**Work task**
Go through the listing below, and from the line containing "right hip: (62, 213)" through its last line, transcribe every line exactly, skipping pictures.

┄┄┄┄┄┄

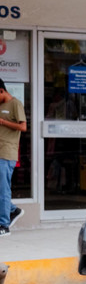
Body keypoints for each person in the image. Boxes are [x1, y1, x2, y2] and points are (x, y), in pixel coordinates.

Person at [0, 78, 26, 236]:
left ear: (1, 91)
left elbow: (23, 127)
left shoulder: (15, 104)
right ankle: (13, 210)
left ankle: (4, 225)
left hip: (7, 152)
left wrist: (3, 121)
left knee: (3, 189)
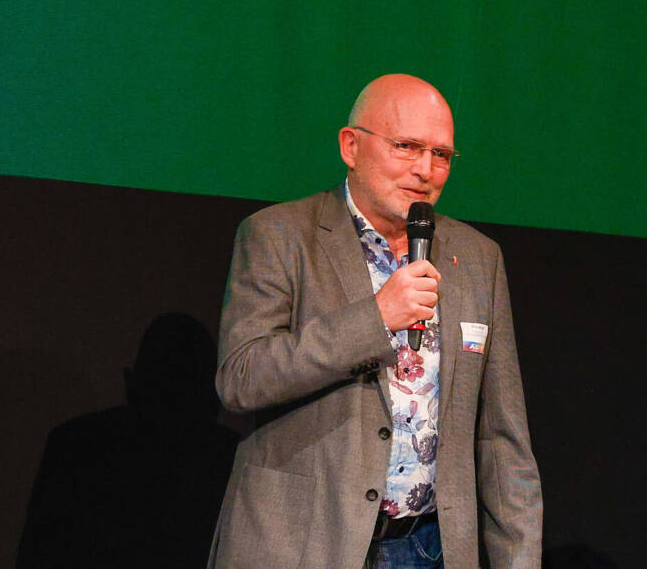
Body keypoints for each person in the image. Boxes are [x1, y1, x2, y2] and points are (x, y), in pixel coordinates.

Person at [208, 74, 542, 568]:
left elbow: (502, 441)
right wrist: (376, 318)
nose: (426, 170)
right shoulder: (279, 236)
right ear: (351, 146)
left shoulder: (477, 259)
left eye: (442, 154)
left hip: (426, 548)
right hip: (302, 545)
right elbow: (242, 379)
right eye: (406, 146)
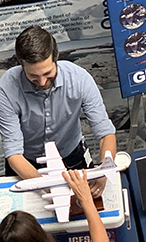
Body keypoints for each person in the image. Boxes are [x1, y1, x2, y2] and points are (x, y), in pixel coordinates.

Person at [0, 26, 116, 197]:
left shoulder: (79, 79)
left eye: (47, 73)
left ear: (56, 57)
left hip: (71, 156)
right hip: (26, 163)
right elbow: (14, 153)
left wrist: (105, 171)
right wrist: (48, 187)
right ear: (21, 64)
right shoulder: (7, 87)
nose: (41, 82)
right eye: (33, 76)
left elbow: (105, 132)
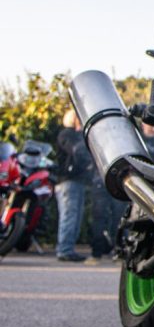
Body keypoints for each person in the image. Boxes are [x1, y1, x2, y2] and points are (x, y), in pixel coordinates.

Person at [54, 109, 92, 262]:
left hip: (76, 182)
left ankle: (68, 249)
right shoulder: (67, 134)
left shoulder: (74, 136)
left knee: (74, 217)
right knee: (69, 216)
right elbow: (76, 150)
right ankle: (64, 250)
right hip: (67, 182)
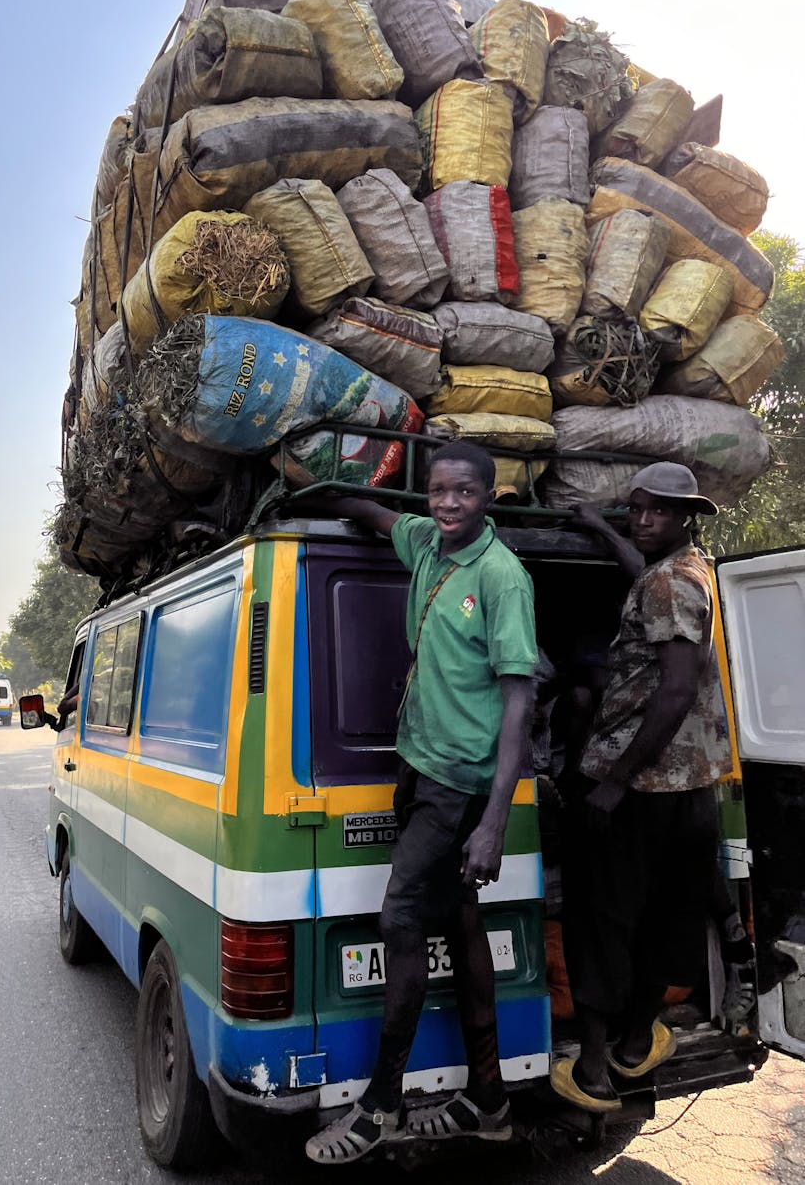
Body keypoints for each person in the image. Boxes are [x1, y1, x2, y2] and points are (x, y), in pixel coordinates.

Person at [305, 441, 537, 1164]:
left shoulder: (501, 577)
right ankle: (489, 1100)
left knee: (400, 913)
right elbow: (377, 515)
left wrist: (493, 823)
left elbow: (519, 702)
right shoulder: (428, 544)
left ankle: (379, 1107)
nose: (445, 504)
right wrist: (315, 492)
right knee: (459, 919)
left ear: (486, 498)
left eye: (462, 493)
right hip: (417, 765)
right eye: (436, 491)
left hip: (462, 784)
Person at [550, 463, 733, 1112]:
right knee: (671, 915)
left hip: (639, 790)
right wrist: (602, 530)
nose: (644, 519)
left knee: (602, 918)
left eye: (658, 511)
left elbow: (676, 689)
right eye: (637, 509)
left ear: (685, 515)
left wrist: (613, 784)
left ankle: (596, 1068)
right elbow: (646, 578)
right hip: (693, 788)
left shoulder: (668, 583)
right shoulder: (687, 570)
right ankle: (635, 1043)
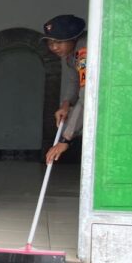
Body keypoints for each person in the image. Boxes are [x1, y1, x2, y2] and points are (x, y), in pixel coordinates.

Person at [42, 15, 87, 164]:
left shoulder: (84, 52)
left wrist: (65, 138)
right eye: (50, 42)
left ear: (74, 38)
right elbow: (74, 80)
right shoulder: (71, 55)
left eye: (59, 42)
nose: (54, 47)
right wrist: (66, 104)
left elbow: (87, 95)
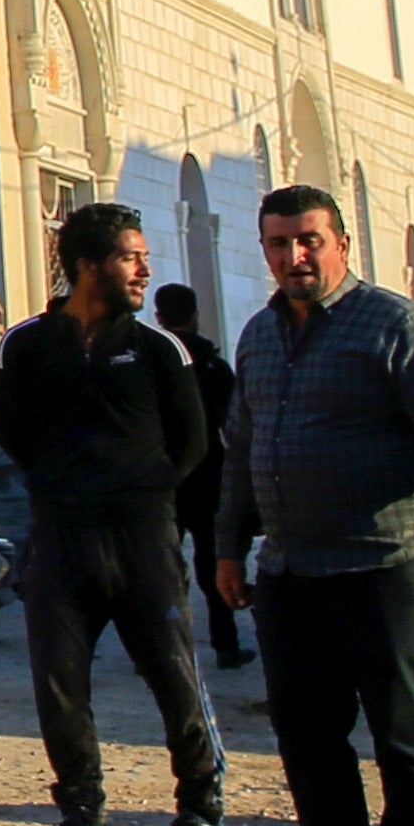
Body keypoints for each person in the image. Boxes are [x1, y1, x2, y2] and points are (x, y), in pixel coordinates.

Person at [214, 183, 414, 826]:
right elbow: (243, 451)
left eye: (309, 239)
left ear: (342, 243)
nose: (295, 255)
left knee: (405, 735)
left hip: (389, 566)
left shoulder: (397, 327)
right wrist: (227, 546)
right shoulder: (259, 336)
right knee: (308, 736)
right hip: (292, 572)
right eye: (279, 243)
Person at [0, 202, 227, 826]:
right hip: (60, 540)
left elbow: (192, 444)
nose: (144, 269)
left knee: (173, 676)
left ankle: (203, 814)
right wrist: (70, 489)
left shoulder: (159, 350)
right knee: (58, 682)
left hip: (143, 540)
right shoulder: (26, 346)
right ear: (87, 265)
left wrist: (136, 492)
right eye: (131, 256)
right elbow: (17, 435)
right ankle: (83, 820)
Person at [155, 281, 246, 666]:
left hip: (163, 480)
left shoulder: (150, 361)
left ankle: (164, 646)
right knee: (214, 565)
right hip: (208, 479)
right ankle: (226, 645)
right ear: (195, 316)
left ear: (159, 317)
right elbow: (237, 423)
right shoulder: (213, 365)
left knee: (161, 566)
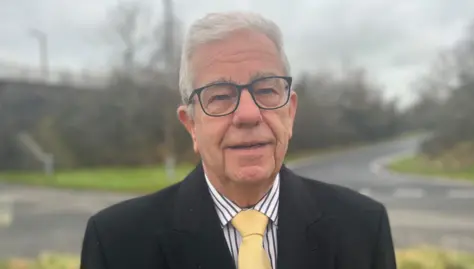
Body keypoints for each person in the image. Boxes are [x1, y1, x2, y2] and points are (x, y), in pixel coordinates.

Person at [80, 11, 397, 269]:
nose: (248, 114)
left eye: (266, 90)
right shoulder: (116, 244)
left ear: (290, 112)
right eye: (219, 96)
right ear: (191, 124)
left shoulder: (363, 227)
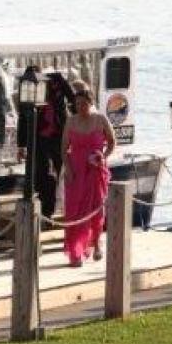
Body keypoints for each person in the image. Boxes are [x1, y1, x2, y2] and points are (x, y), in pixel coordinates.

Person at [61, 81, 116, 267]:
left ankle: (96, 242)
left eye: (83, 104)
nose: (80, 107)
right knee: (75, 211)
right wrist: (68, 168)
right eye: (77, 104)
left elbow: (112, 142)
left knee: (96, 208)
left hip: (95, 171)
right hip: (76, 171)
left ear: (90, 103)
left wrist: (103, 157)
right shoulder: (71, 121)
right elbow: (63, 149)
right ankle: (75, 252)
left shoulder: (100, 119)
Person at [36, 73, 75, 220]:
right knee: (43, 173)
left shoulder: (58, 84)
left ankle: (51, 208)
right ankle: (46, 209)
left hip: (57, 135)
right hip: (41, 138)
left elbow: (71, 97)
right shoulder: (37, 89)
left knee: (57, 172)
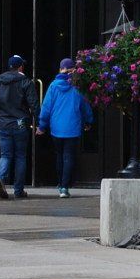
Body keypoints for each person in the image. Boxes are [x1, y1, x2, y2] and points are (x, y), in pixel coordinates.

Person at [36, 58, 94, 198]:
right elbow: (85, 106)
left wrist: (42, 126)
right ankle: (64, 187)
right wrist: (88, 121)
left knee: (59, 156)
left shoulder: (53, 86)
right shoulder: (77, 86)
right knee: (68, 156)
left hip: (56, 127)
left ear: (60, 69)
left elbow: (46, 108)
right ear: (73, 70)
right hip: (73, 128)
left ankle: (60, 183)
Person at [0, 53, 34, 199]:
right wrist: (38, 122)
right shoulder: (26, 82)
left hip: (3, 124)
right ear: (20, 66)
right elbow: (33, 104)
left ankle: (0, 177)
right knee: (20, 156)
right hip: (20, 123)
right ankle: (18, 190)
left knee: (5, 155)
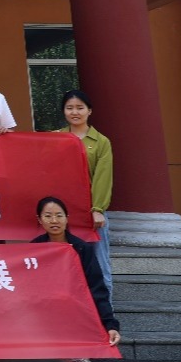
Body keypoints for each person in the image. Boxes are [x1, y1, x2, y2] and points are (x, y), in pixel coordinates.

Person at [32, 196, 121, 362]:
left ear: (67, 218)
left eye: (59, 215)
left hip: (75, 308)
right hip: (44, 308)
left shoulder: (82, 248)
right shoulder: (35, 247)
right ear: (39, 220)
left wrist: (110, 325)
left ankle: (73, 352)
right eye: (48, 216)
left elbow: (97, 287)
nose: (54, 220)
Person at [60, 89, 114, 293]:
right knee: (66, 262)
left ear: (89, 111)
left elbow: (103, 177)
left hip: (91, 213)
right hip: (62, 213)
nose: (75, 112)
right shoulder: (55, 138)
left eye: (80, 108)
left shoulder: (101, 142)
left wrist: (97, 209)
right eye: (69, 108)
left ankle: (105, 310)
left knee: (99, 263)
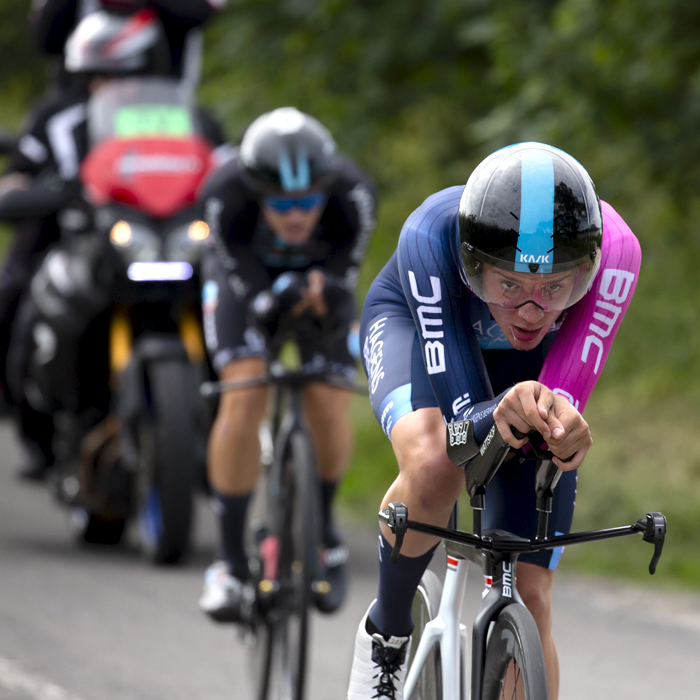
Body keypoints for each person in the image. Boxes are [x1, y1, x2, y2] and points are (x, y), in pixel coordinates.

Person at [346, 142, 641, 700]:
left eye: (556, 288)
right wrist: (488, 416)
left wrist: (563, 429)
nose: (531, 311)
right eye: (509, 284)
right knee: (436, 464)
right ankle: (386, 635)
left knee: (532, 593)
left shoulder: (618, 252)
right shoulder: (431, 236)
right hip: (422, 331)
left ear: (587, 269)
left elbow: (561, 402)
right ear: (473, 263)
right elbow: (462, 428)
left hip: (526, 371)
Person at [0, 8, 225, 479]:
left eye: (123, 73)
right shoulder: (56, 119)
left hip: (165, 239)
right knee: (19, 294)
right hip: (75, 238)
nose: (110, 85)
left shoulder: (187, 117)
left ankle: (224, 428)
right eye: (97, 75)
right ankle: (35, 426)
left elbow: (219, 168)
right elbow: (18, 176)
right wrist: (37, 192)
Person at [197, 107, 377, 620]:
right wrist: (266, 299)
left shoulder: (353, 194)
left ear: (326, 190)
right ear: (256, 194)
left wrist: (324, 293)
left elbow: (344, 277)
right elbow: (238, 276)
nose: (296, 215)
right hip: (244, 283)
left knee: (329, 398)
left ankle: (321, 532)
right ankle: (229, 562)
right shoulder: (223, 192)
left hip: (321, 284)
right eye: (280, 204)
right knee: (244, 393)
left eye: (307, 202)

┄┄┄┄┄┄

**Response to the task**
right hip: (62, 213)
nose: (75, 112)
right shoulder: (55, 138)
left eye: (80, 108)
left shoulder: (101, 142)
left wrist: (97, 209)
right eye: (69, 108)
left ankle: (105, 310)
left knee: (99, 263)
Body keypoints for each person in the image. Boxes are [x1, y1, x2, y2] and points are (x, y), in pixel coordinates.

Person at [346, 142, 641, 700]:
left eye: (556, 288)
right wrist: (488, 416)
left wrist: (563, 429)
nose: (531, 311)
right eye: (509, 284)
right knee: (436, 464)
right ankle: (386, 635)
left knee: (532, 593)
left shoulder: (618, 252)
right shoulder: (431, 236)
right hip: (422, 331)
left ear: (587, 269)
left elbow: (561, 402)
right ear: (473, 263)
right elbow: (462, 428)
left hip: (526, 371)
Person at [0, 8, 225, 479]:
left eye: (123, 73)
right shoulder: (56, 119)
left hip: (165, 239)
right knee: (19, 294)
right hip: (75, 238)
nose: (110, 85)
left shoulder: (187, 117)
left ankle: (224, 428)
right eye: (97, 75)
right ankle: (35, 426)
left elbow: (219, 168)
right elbow: (18, 176)
right wrist: (37, 192)
Person at [197, 107, 377, 620]:
right wrist: (266, 299)
left shoulder: (353, 194)
left ear: (326, 190)
right ear: (256, 194)
left wrist: (324, 293)
left elbow: (344, 277)
right elbow: (238, 276)
nose: (296, 215)
right hip: (244, 283)
left knee: (329, 398)
left ankle: (321, 532)
right ankle: (229, 562)
right shoulder: (223, 192)
left hip: (321, 284)
right eye: (280, 204)
right knee: (244, 393)
left eye: (307, 202)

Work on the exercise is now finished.